Onun kitaplarını bana sevdiren sebeplerin başında ise, tahlil ve analizlerinin Risâle-i Nur’un ulvî lisânıyla büyük ölçüde örtüşmesi, hemen hiç ters düşmemesi gelir.
Evet, Risâleleri belki okumadığı halde, yorum ve değerlendirmelerinin çoğu, sanki doğru ve halis Türkçe’nin Risâle-i Nur’un lisânı tarzında olması gerektiğini anlatıyor olması, doğrusu beni ziyadesiyle etkiledi.
İşte, bu değerli ve mümtaz edebiyat ustası, bundan 44 sene kadar evvel aramızdan ayrıldı: 13/14 Ağustos 1974’te vefat etti. Mezarı Rumelihisarı’ndadır.
Cenâb-ı Hak ondan razı olsun, ona rahmet ve mağfiret eylesin.
Kısa biyografisi ve Türkçe’nin Sırları
Banarlı, 1907’de İstanbul Fatih’te doğdu. Babası Mutasarrıf İlyas Sami Bey, annesi Hafize Nadire Hanımdır.
İlk ve orta tahsilinden sonra Yüksek Öğretmen Okuluna gitti. Ardından, İÜ Türk Dili ve Edebiyatı Bölümünü bitirdi. Uzun yıllar muhtelif liselerde ve bilâhare üniversitede edebiyat dersi hocalığı yaptı.
1972’den itibaren yayımlamış olduğu “Kubbealtı Akademi Mecmuası”nın Müdürlüğü görevinde bulundu.
Türk dili ve edebiyatına dair unutulmaz eserlere imza attı. İşte, onlardan biri de "Türkçenin Sırları"dır. Bu kitap, Türkçe lisanı üzerinde yıllarca yapılan araştırmaların; duyulan his ve heyecanın ve samîmî bir Türkçe sevdâsının, yerine göre hem konuşma dili, hem gazete üslûbu, hem de akademik bir lisânla yazı hâline getirilmiş bir dil ve edebiyat manzumesi gibidir.

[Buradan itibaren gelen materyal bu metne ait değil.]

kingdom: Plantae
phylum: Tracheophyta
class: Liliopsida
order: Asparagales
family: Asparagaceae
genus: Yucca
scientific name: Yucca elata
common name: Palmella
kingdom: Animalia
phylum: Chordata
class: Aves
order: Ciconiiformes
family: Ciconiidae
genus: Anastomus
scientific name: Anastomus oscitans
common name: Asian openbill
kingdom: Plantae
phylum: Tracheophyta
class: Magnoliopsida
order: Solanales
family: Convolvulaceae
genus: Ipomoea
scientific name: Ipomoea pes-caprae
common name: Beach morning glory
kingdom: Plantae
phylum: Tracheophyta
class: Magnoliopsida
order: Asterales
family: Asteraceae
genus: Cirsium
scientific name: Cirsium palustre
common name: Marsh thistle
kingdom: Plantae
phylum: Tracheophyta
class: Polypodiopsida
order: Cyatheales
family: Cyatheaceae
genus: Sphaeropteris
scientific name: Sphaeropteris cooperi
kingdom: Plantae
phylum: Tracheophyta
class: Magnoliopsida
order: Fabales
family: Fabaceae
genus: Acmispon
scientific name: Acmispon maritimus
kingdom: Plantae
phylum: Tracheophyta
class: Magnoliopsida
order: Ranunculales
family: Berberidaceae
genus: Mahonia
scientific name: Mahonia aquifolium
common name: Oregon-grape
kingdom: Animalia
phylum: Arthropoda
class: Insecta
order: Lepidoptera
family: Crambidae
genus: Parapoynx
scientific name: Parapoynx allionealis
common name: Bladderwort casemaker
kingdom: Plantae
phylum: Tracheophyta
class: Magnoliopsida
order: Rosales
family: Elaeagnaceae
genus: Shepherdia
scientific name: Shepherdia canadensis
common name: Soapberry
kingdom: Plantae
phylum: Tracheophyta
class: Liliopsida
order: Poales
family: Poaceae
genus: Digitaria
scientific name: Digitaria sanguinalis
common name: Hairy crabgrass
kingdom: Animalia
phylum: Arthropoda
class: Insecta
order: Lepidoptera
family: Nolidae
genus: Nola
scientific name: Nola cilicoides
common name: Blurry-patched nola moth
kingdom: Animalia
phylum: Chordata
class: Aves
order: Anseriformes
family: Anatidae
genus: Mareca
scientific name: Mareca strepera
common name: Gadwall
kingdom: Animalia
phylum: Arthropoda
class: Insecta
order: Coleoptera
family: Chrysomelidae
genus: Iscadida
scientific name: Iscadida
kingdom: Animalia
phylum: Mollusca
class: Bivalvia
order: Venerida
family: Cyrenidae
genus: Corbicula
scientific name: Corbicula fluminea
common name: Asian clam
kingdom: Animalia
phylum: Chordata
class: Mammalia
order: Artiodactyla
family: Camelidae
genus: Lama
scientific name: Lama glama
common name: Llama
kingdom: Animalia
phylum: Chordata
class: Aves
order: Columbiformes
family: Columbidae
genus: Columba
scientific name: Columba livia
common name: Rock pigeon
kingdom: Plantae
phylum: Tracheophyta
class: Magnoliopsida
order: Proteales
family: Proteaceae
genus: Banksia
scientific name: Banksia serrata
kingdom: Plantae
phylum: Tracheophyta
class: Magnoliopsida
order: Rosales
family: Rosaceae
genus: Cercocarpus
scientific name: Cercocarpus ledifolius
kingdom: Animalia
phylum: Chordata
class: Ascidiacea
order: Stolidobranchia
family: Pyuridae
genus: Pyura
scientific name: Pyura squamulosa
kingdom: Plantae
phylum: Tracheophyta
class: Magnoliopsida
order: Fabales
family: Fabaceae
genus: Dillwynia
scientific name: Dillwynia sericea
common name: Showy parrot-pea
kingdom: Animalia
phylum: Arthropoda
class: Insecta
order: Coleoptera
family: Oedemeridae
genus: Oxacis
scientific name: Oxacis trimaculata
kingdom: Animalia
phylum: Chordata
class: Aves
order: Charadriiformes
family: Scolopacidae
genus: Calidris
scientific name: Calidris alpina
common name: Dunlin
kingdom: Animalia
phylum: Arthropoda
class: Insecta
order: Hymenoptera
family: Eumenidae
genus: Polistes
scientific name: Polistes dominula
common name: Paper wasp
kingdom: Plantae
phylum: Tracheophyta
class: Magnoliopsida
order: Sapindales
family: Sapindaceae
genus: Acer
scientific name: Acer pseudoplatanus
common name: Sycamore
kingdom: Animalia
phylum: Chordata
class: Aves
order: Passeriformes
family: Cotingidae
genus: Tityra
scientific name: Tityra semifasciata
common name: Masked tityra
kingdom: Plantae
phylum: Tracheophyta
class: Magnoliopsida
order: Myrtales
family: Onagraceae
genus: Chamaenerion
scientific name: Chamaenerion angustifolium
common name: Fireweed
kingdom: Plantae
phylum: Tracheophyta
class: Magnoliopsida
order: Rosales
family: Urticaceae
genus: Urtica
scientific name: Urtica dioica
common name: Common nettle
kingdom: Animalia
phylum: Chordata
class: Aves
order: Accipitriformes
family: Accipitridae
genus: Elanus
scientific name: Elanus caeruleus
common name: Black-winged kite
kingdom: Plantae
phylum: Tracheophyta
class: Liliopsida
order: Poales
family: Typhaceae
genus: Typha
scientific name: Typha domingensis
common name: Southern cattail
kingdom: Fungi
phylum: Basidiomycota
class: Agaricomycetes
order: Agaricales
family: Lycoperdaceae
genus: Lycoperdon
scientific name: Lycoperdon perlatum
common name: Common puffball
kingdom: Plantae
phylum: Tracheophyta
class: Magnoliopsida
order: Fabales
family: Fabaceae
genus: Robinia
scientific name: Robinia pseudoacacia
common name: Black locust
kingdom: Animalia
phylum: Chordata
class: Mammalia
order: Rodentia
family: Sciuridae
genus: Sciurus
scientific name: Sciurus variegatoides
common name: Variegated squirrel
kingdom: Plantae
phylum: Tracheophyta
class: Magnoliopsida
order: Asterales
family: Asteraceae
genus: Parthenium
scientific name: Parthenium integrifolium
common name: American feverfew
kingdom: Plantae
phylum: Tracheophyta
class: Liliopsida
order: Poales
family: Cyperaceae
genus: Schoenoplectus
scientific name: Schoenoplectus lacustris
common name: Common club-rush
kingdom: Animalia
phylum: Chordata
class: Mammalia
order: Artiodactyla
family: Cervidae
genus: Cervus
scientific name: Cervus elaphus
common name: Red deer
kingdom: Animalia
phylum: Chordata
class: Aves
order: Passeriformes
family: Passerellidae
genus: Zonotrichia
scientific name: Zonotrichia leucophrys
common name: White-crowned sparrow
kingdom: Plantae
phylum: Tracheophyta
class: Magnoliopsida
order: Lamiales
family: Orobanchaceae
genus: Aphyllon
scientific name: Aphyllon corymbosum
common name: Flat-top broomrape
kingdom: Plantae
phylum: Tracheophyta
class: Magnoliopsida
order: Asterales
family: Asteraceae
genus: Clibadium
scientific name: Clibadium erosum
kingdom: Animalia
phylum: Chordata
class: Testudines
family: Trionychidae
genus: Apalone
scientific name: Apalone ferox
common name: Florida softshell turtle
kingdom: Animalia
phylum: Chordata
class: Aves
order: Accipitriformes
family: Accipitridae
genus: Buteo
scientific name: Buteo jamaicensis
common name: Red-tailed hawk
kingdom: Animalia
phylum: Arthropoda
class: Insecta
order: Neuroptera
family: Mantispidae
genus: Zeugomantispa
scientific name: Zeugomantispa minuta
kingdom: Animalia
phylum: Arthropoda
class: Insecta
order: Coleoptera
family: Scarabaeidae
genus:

Şimdi, her fikrine ve her yazdığına aynen katılmamakla ve hatta bir kısmını eleştirmekle birlikte, yine de ağırlıklı olarak takdir ve tebrik hisleriyle baştan sona okuduğumuz söz konusu "Türkçenin Sırları" isimli eserinden kısa bazı bölümler aktaralım.
Diller ve milletler
Bir dilin kelimelerini hor görmek, hakir görmek, hele şu veya bu politik veya ideolojik sebeple dilden atılabilir görmek, en az, onların oluş ve yontuluş tarihini bilmemekten, hatta sevmemekten doğan büyük bir gaflettir. Çünkü, milletlerin olduğu gibi, kelimelerin de tarihi vardır.
Bir milletin ataları, asırlarca o kelimelerle doymuş, onlarla düşünmüş; birbirlerini ve evlâtlarını o kelimelerle tamamıyla millî bir san'atla işleyip Türk(çe) yapmışsa, evlâtlar, artık o kelimelere düşman kesilemezler."
* * *
Diller, milletlerin en aziz, en tılsımlı, en kıymetli servetleridir. Çünkü dillerin bir ses güzelliği ile dalgalanıp bir duyurma, anlatma ve inandırma gücüne ulaşmaları, kısa zamanda olmamıştır. Çünkü yeryüzünde diller kadar millet fertlerini birbirlerine bağlayan, onlara birbirlerini sevip anlamakta, hele sevgilerini dile getirmekte aziz yardımcı olan başka kuvvet mevcut değildir.
Bir tarih boyunca ordu ordu insanları, savaş meydanlarından geçirerek, zafere, gazi veya şehit olmaya koşturan cihangirler, büyük başarılarını, birçok da, savaşçılara duyurabildikleri hitabet dilinin büyüleyici güzelliğiyle kazandılar.
* * *
Kelimeler canlı birer varlıktır. Doğarlar, yaşarlar, gelişirler ve ölürler. Yer, harf ve nesne isimleri de buna güzel birer örnektir.